Scan the material below for lines with the word "Auction" and report how many there are, with nothing added.

BEGIN Raw data

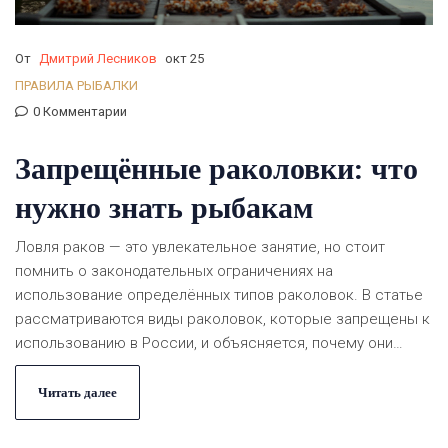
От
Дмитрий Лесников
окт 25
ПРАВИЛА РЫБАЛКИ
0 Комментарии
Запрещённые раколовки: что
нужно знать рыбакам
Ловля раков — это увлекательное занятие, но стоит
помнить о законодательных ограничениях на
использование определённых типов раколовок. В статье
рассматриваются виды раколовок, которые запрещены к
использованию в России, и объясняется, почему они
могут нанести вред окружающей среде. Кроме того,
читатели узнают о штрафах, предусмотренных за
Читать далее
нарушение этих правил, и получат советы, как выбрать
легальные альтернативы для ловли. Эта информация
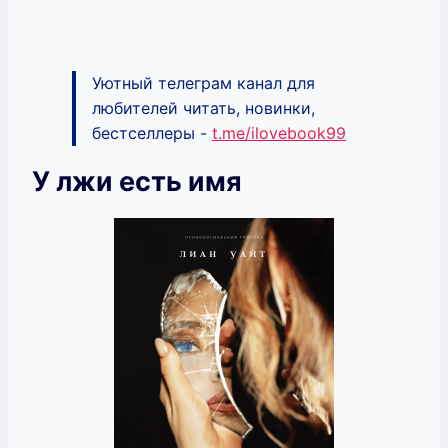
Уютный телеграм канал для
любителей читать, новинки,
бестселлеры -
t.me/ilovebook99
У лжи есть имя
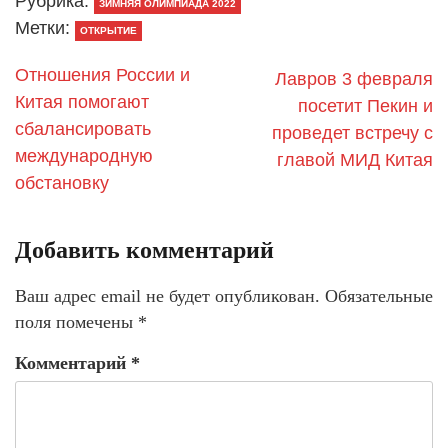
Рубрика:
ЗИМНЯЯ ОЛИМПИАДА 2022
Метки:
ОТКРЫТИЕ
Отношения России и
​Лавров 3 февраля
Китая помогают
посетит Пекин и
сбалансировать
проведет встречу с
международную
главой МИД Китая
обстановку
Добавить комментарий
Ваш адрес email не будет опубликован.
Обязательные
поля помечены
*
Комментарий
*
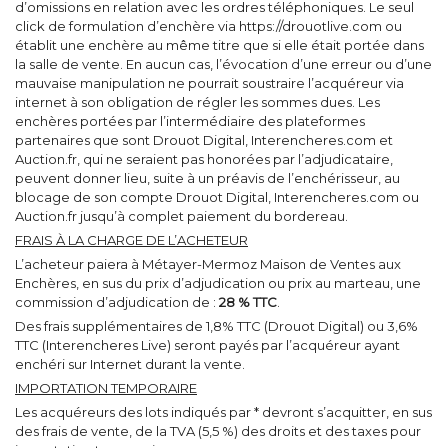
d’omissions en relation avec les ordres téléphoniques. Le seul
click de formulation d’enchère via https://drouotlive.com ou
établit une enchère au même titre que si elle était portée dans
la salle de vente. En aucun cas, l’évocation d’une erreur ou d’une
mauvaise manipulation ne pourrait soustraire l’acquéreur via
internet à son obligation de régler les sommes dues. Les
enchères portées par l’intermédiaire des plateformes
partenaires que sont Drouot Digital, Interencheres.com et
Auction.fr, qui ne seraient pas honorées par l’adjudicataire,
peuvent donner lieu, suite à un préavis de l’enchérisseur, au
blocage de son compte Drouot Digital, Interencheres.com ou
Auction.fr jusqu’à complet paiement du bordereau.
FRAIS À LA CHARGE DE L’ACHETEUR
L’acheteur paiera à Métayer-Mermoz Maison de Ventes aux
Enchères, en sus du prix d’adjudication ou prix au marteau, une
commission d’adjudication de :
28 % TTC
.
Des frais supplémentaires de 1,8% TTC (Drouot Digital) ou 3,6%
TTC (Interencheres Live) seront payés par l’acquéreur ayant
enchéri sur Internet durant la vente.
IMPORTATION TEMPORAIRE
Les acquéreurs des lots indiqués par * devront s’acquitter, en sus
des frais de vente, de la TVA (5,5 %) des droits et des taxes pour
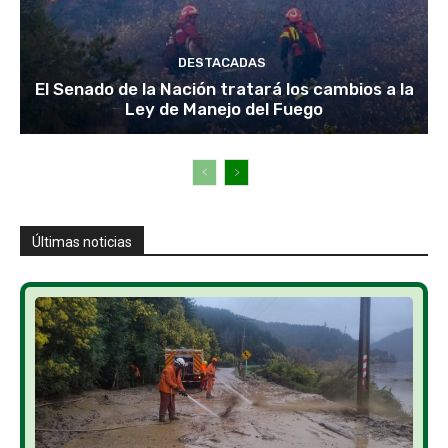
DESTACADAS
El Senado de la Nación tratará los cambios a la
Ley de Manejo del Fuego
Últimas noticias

END Raw data

**Answer area:**
2